= What you will do =
The full listing is to be transcribed exactly, with each picture left out.

-- Opening Marker --

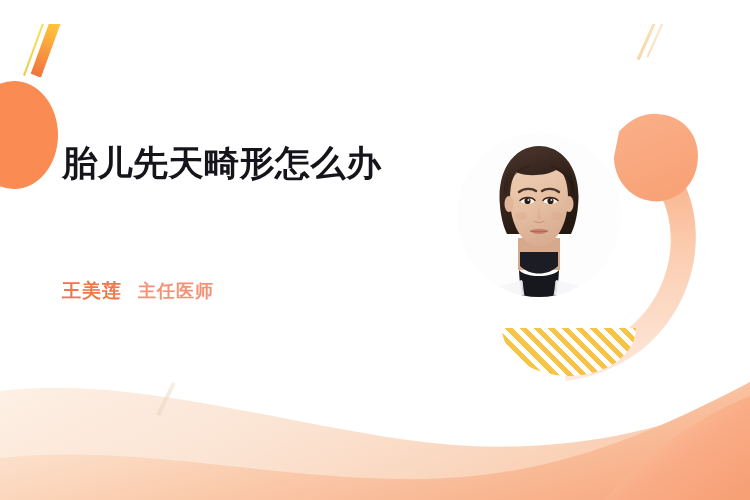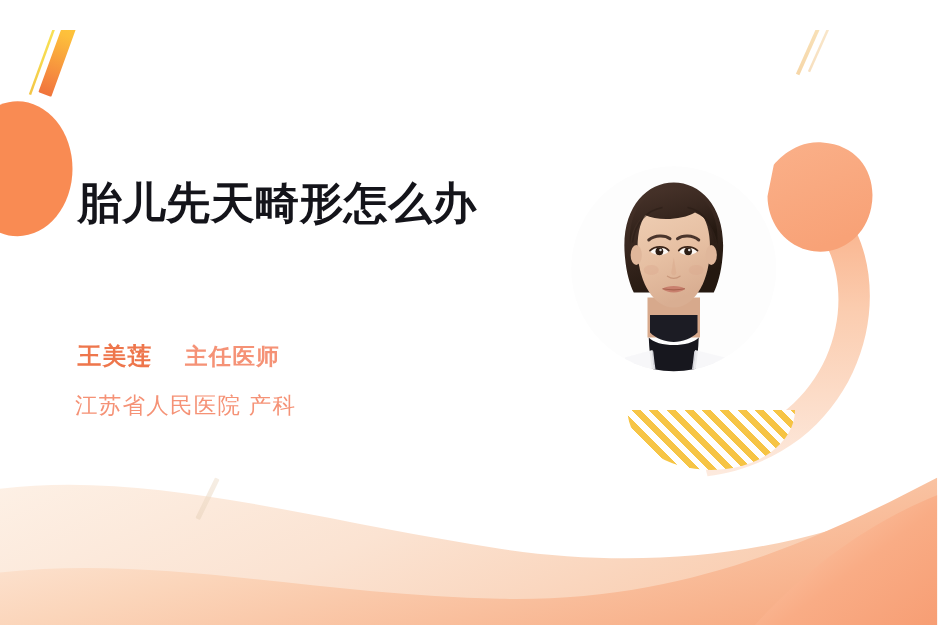--- a/index.html
+++ b/index.html
@@ -115,10 +115,10 @@
   }
   .meta-row {
     position:absolute;
-    left:62px; top:248px;
+    left:62px; top:254px;
     display:flex;
     align-items:baseline;
-    gap:26px;
+    gap:16px;
   }
   .doc-name {
     font-size:19px;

-- Closing Marker --

= Answer to this problem =
--- a/index.html
+++ b/index.html
@@ -115,10 +115,10 @@
   }
   .meta-row {
     position:absolute;
-    left:62px; top:248px;
+    left:62px; top:254px;
     display:flex;
     align-items:baseline;
-    gap:26px;
+    gap:16px;
   }
   .doc-name {
     font-size:19px;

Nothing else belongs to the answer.